● **WHAT YOU SHOULD DO**:
Lay out as a JSON list of strings, one string per line with blank lines omitted, the lines beginning with the one that contains "Document page, 1654x1241 pixels." and ending after the one that contains "text_box La regola".

● **DATA PROVIDED**:
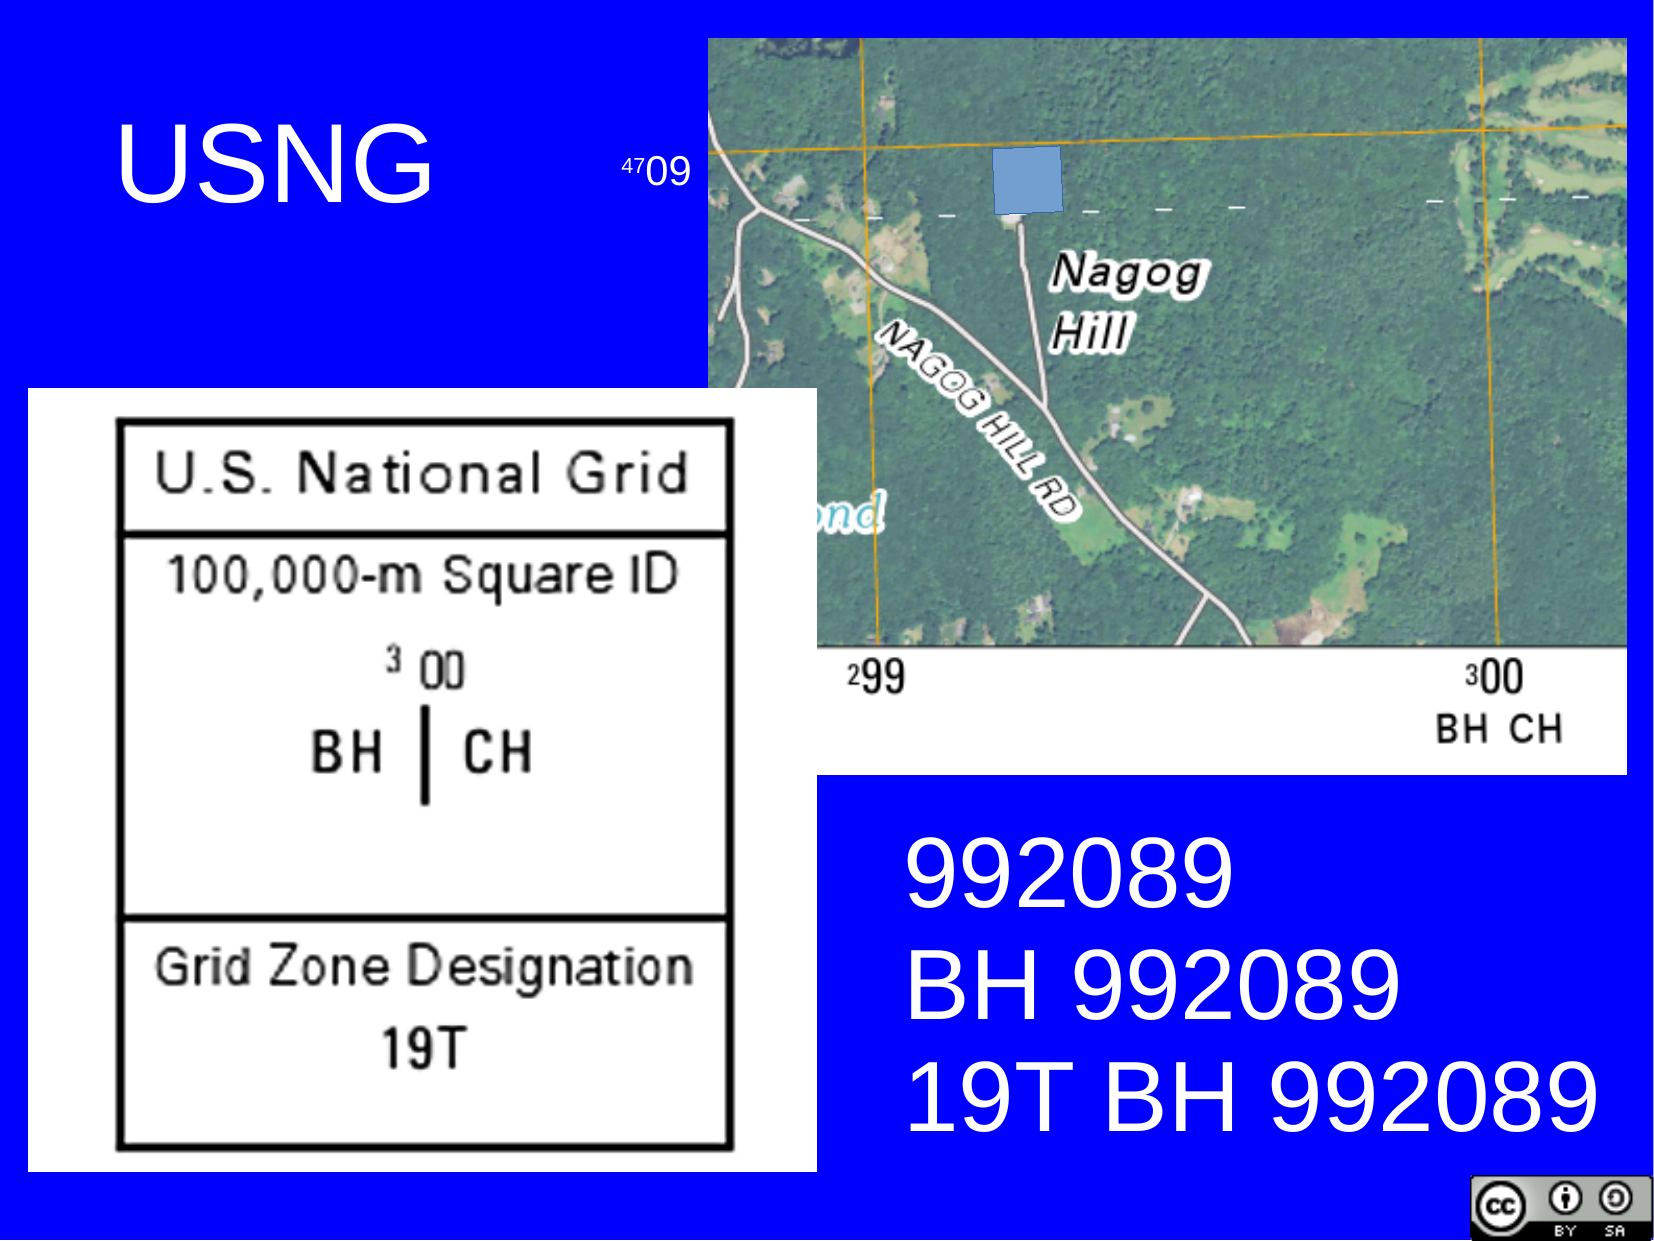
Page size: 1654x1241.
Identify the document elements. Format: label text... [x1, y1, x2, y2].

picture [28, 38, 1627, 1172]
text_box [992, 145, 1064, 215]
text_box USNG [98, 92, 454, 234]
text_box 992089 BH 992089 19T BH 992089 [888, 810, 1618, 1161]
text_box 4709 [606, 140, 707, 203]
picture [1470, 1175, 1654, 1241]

...

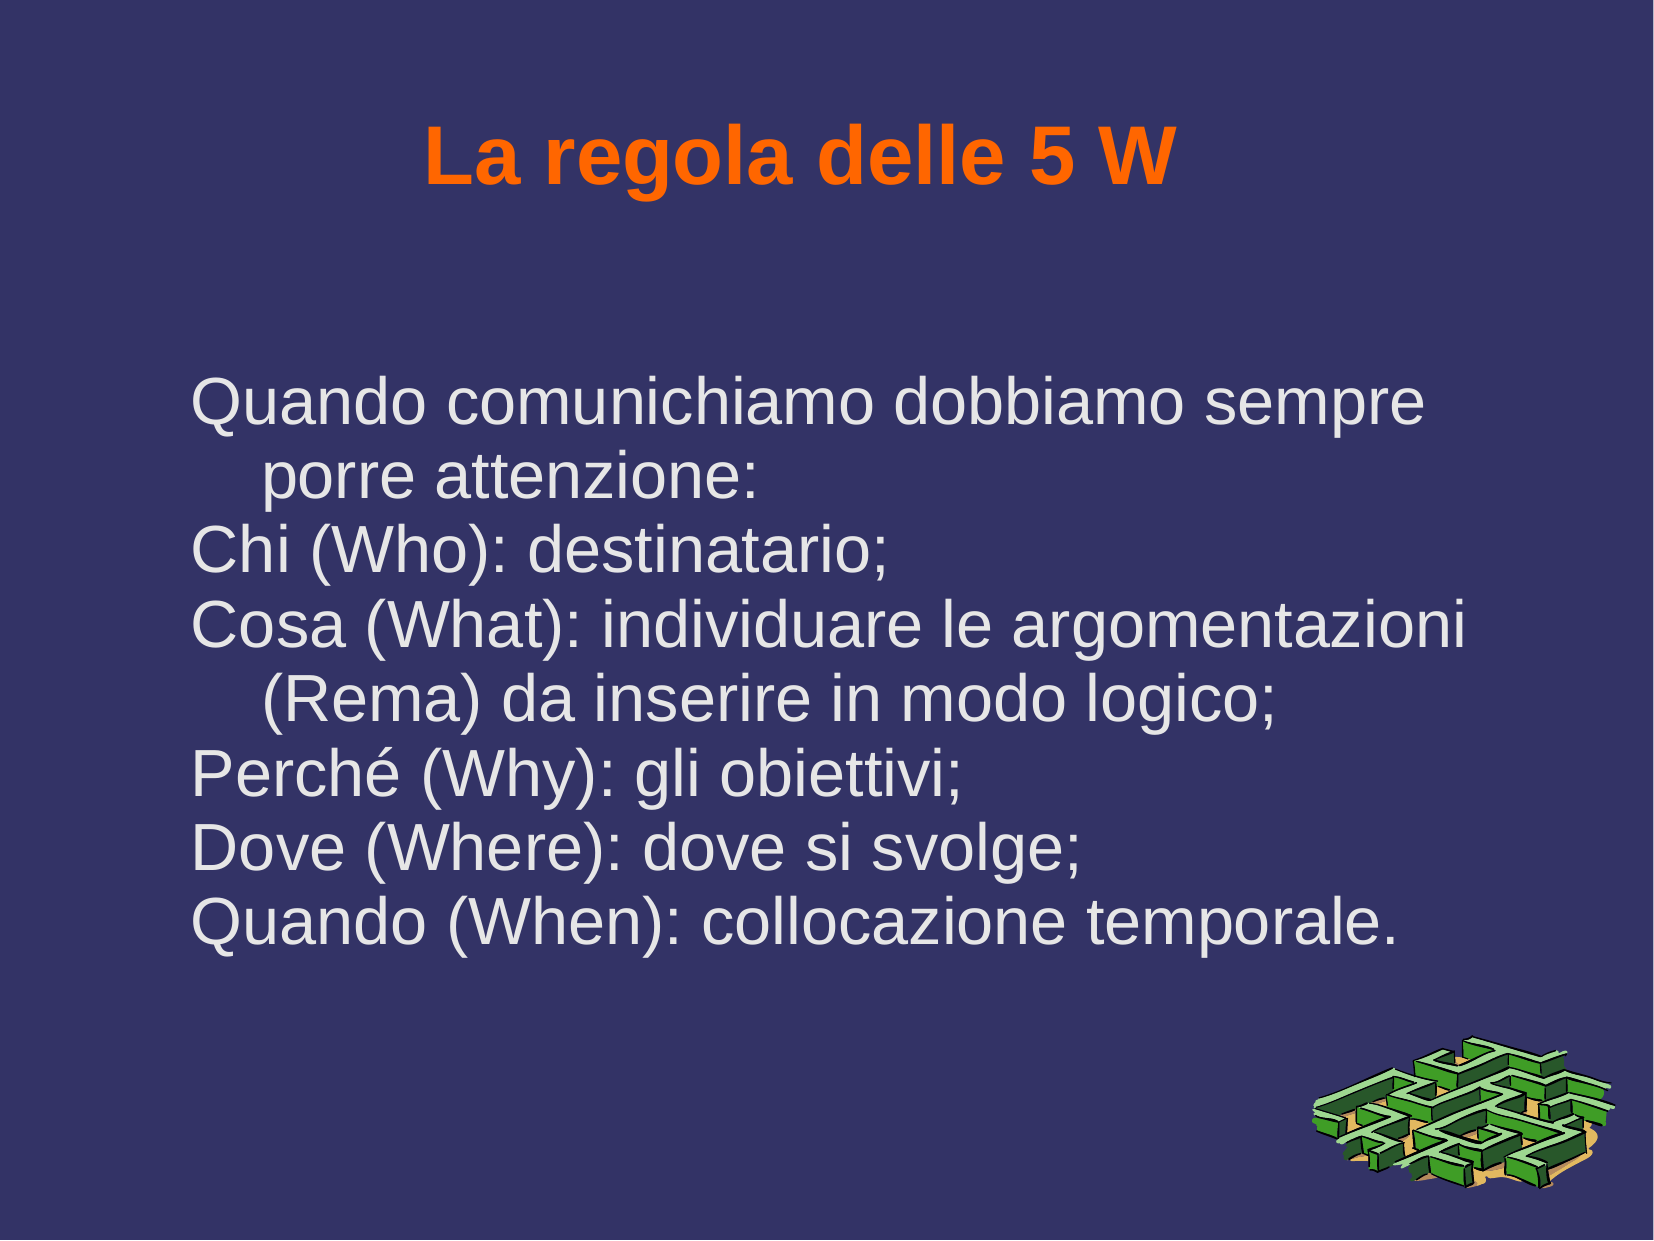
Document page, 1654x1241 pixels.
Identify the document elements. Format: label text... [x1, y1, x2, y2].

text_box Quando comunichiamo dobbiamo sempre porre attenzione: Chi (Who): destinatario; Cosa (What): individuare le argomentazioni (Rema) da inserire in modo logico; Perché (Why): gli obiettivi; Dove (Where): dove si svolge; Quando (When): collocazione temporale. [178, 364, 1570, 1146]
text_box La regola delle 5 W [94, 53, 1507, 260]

---

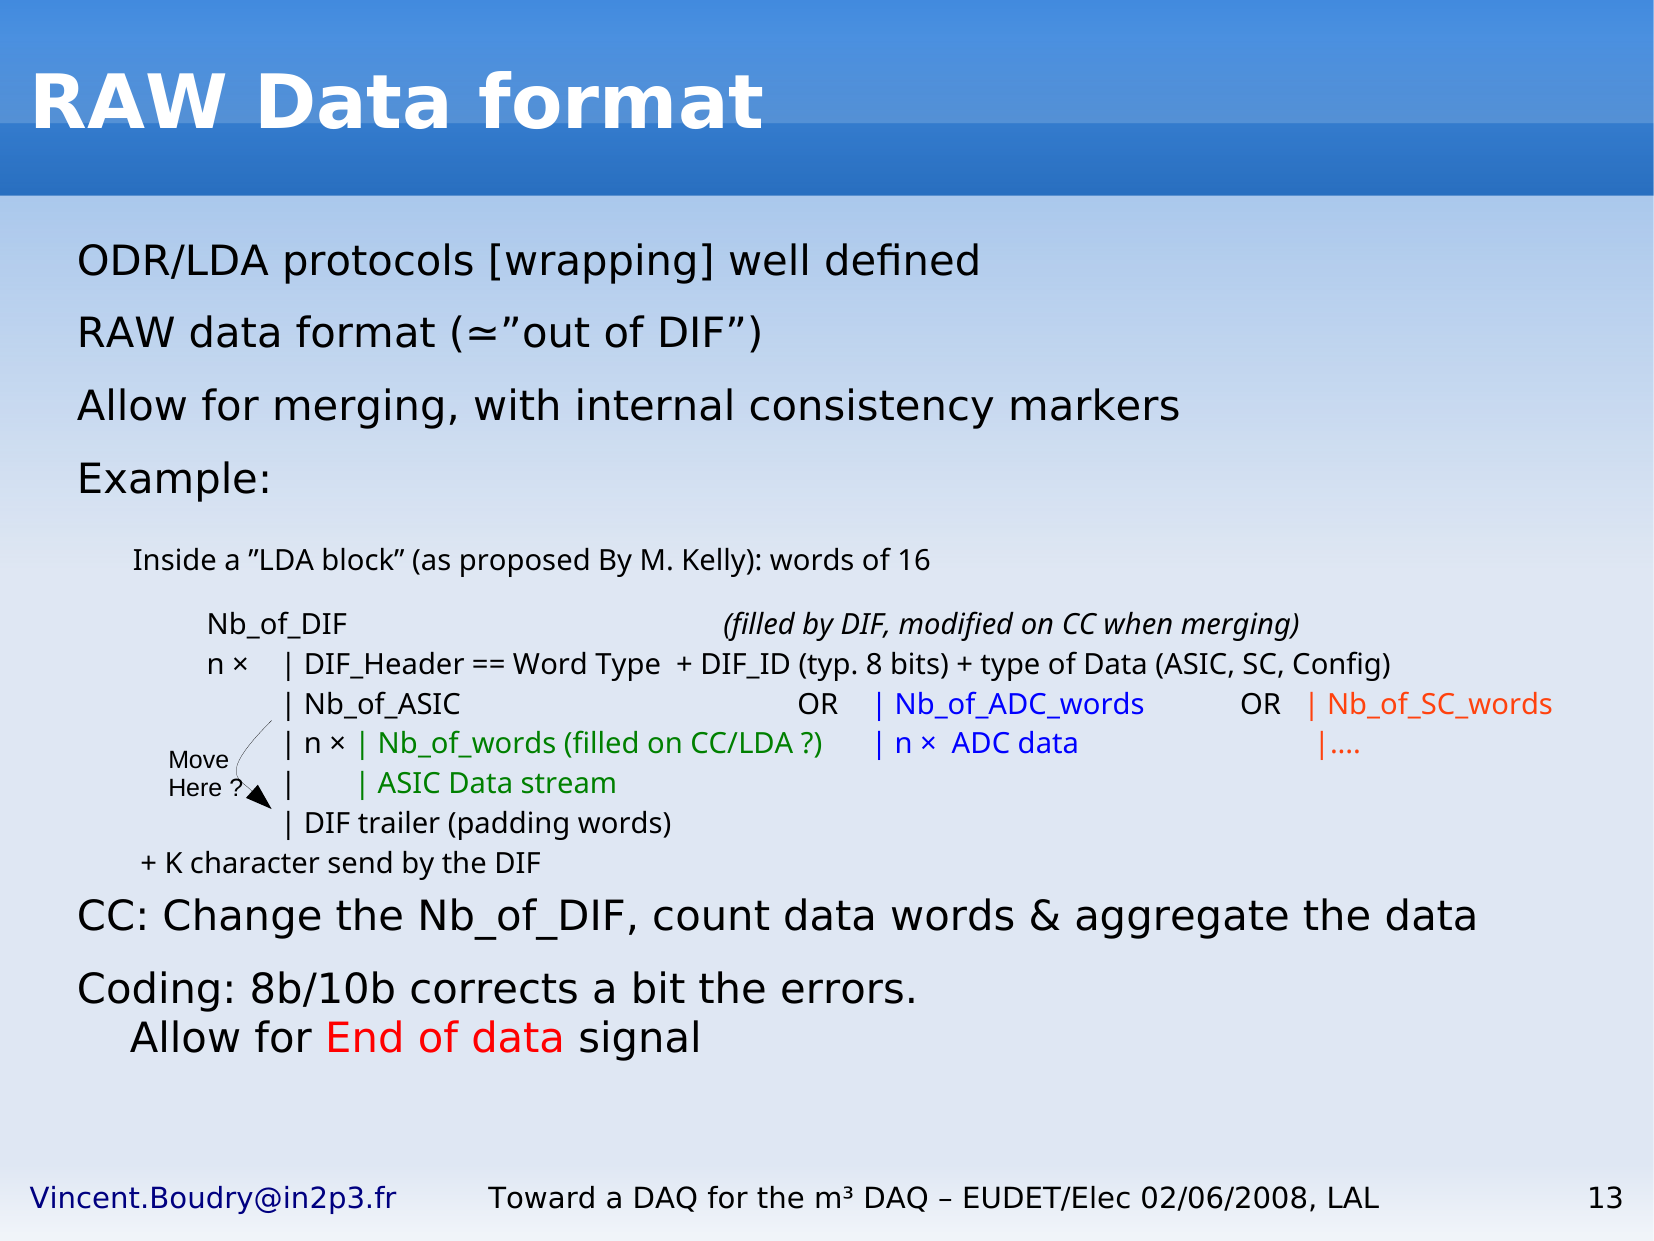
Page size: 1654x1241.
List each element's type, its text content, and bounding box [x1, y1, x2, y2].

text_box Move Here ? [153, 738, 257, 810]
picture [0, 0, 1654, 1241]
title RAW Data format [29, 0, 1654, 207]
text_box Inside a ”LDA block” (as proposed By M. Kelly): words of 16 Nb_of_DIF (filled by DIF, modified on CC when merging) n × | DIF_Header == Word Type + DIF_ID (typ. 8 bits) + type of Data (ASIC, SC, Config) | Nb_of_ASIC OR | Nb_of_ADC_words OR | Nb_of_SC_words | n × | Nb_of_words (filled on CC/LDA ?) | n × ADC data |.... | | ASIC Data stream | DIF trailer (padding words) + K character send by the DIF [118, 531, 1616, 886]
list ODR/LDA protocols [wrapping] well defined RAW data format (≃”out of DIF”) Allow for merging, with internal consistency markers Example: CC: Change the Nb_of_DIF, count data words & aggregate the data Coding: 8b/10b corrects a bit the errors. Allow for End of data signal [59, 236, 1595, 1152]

● **EXERCISE RESULT**:
[
  "Document page, 1654x1241 pixels.",
  "Identify the document elements. Format: label text... [x1, y1, x2, y2].",
  "text_box Quando comunichiamo dobbiamo sempre porre attenzione: Chi (Who): destinatario; Cosa (What): individuare le argomentazioni (Rema) da inserire in modo logico; Perché (Why): gli obiettivi; Dove (Where): dove si svolge; Quando (When): collocazione temporale. [178, 364, 1570, 1146]",
  "text_box La regola delle 5 W [94, 53, 1507, 260]"
]